A history of jewish children growing up in Czechoslovakia during the persecutions. The net closes in and they maintain their spirits by publishing a secret newspaper for their community. The inevitable happens and the community is rounded up by the Nazis. Few survive the Holocaust, but those few present the history with dignity and humility. The book is simply written for a young audience, with little of the academic depth of the typical doorstop tome, but this adds to rather than detracts from the lucidity of the story told.

Read January 2007:- Title: Strangers, Author: Taichi Yamada, Publisher Faber and Faber 2005,ISBN 0-571-22437-7

A ghost story of delicate sensitivity written with the clarity of Yoshimoto and the other-worldlines of late Ishiguru.

More about the author here: Taichi Yamada

The Cost of a Reputation by Ian Mitchell

Read December 2007:- Title: The Cost of a Reputation, Author: Ian Mitchell, Publisher Canongate Books 1998, ISBN 0 86241 822 4

Mitchell (aided materially by his patron the Earl of Portsmouth) documents a (perhaps the most) bitter libel battle between Lord Aldington and Count Nikolai Tolstoy. It concerns publication of alleged activities surrounding repatriation of Cossack and Jugoslav POWs at the end of WWII and the Byzantine to-ings and fro-ings in the libel case. Another individual, the highly likable Nigel Watts gets entangled in the case as it grinds relentlessly on to it's awful conclusion.

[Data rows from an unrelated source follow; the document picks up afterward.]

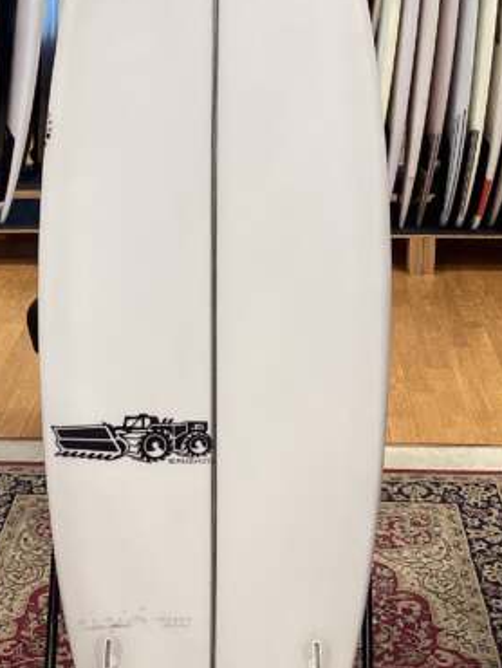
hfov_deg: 22.0
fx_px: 1294
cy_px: 249
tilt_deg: -18.6
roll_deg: +0.2
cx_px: 258
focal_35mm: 67
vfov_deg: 28.8
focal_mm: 3.3
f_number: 2.4
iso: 64
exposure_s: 1/50
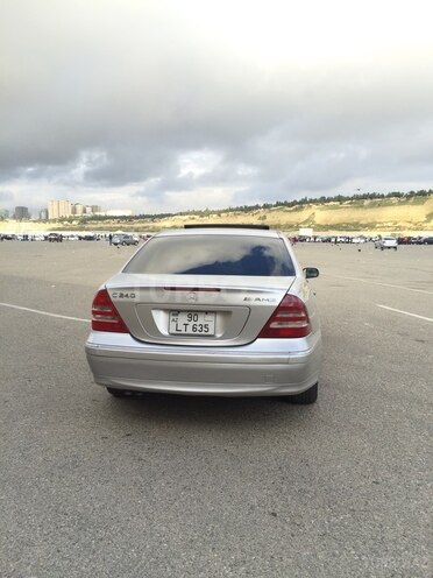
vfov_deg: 61.7
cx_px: 216
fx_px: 484
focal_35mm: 29
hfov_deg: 48.2
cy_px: 289
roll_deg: +0.5
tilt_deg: -10.0
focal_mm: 4.15
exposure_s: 1/684
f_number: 2.2
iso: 32
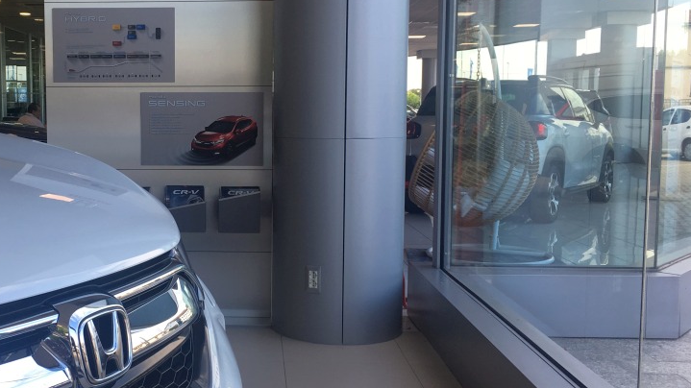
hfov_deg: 44.4
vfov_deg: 26.5
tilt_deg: -5.1
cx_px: 201
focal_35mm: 45
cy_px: 188
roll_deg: -0.4
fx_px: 824
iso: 25
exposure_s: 1/102
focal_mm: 4.15
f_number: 2.2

More about the author here: Ian Mitchell (author) and also his Blog at Ian Mitchell at

The Lost Gospel by Herbert Krosney

Read November 2007:- Title: The Lost Gospel, Author: Herbert Krosney, Publisher: National Geographic 2006, ISBN-10: 1-4262-0041-2 and ISBN-12: 978-1-4262-0041-0

A facscinating record of the recent history of the Gospel of Judas, a fragile, unique Gnostic papyrus discovered in the late 20th Century. It changed hands again and again between dealers of various shades of integrity before finding safe haven in the nick of time before it degraded beyond repair.

To quote the Gospel: "Jesus said to Judas: you will exceed all of them, for you will sacrific the man that clothes me." The book makes the point that should be obvious to us all: why vilify Judas - because he is the individual that is responsible for providing the premise of Christianity. It also sets out the chronology of the development of the bible - notably that it was not finalised until the Council of Trent in the mid 16th Century.

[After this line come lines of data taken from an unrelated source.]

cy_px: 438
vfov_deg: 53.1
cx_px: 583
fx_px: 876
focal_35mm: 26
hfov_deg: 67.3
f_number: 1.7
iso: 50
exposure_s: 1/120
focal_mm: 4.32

Greed, detective work, scholarship are all to be found between the boards of this riveting read. The only disappointment is the absence of an Index and Bibliography.

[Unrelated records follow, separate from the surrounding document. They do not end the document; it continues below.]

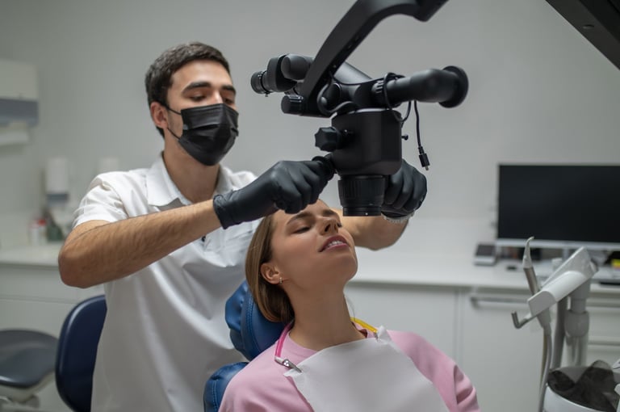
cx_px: 310
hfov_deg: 54.5
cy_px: 206
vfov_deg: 37.8
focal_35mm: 35
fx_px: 602
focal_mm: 35
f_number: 2
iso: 125
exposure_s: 1/160
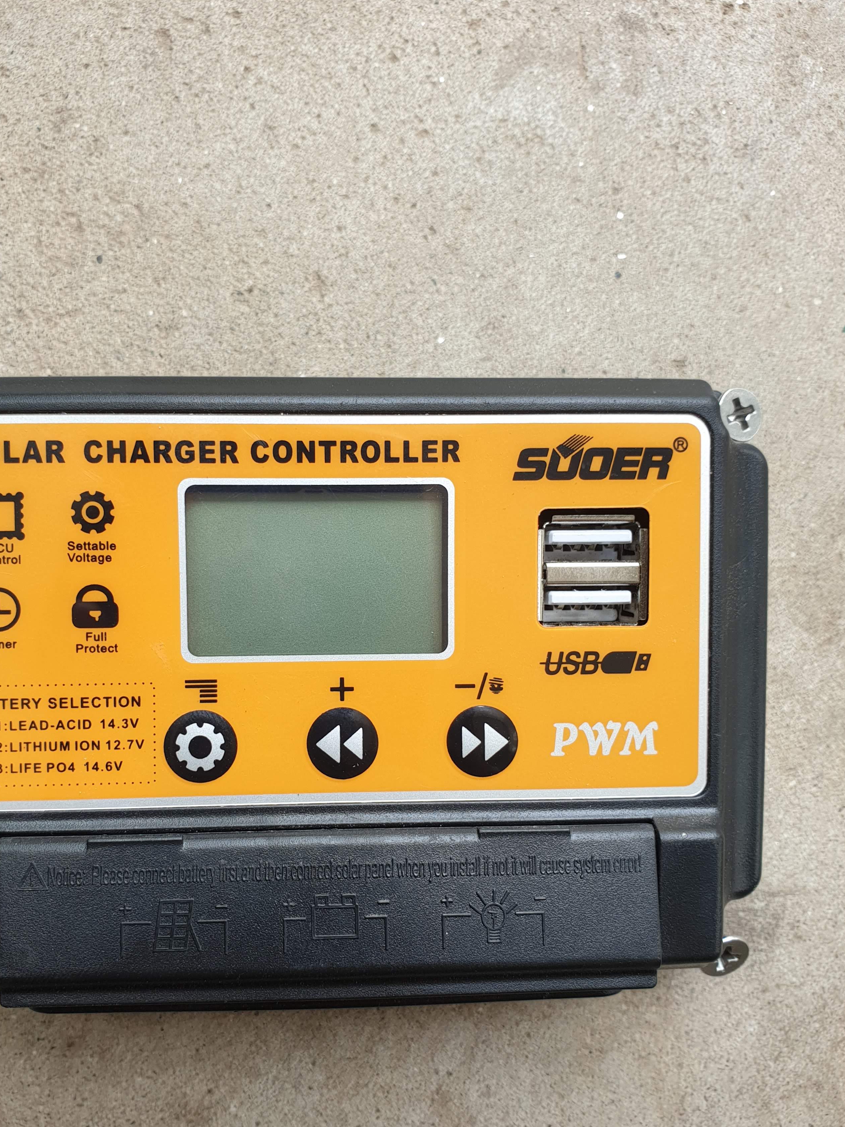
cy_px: 626
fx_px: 1009
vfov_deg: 58.2
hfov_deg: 45.2
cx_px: 346
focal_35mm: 31
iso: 50
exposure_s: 1/171
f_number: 2.4
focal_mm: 4.3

A Dirty War by Anna Politkovskaya

Read October 2007:- Title: A Dirty War, Author Anna Politkovskaya, Publisher: The Harvill Press 2001, ISBN 1 86046 897 7

I cast a glance at my bookcase and noticed this book - and decided to email a thank-you to the author for being so brave. So brave in fact that she died as a result of her relentless persuit of the truth. Anna Politkovskaya was murdered on 7 October 2006 - just about the anniversary of when I read her book. There are numerous suspects and the investigation into her death is inconclusive in all but it's conclusion of murder. RIP Anna - the world needs more people like you.

A full record of Anna's work life death and murder investigation is recorded at Anna_Politkovskaya testament

It is Bliss Here: Letters home 1939-1945

Read September 2007:- Title: It is Bliss Here: Letters home 1939-1945; Publisher: Bloomsbury; ISBN 0 7475 7802 8

This remarkable record of one man's war through the Mediterranean, North Africa and the D Day landings is one of the great narrative histories of World War II. I was saddened to learn Hildyard died recently - in 2005. His ancestral seat was Flintham Hall not 20 miles from my home and I had planned a visit to talk to him.

A remarkable record - one of the great personal diaries of the war. As a book, it works very well as narrative history - the editing has been carried out sympathetically and the continuity ensures Hildyard's tale is seamlessly told. As a personal history, it is up there with Edwin Campion Vaughn's acclaimed record of the First World War published as "Some Desperate Glory". That Antony Beevor, the big hitter of modern narrative history wrote the introduction is a testament to the importance of this archive.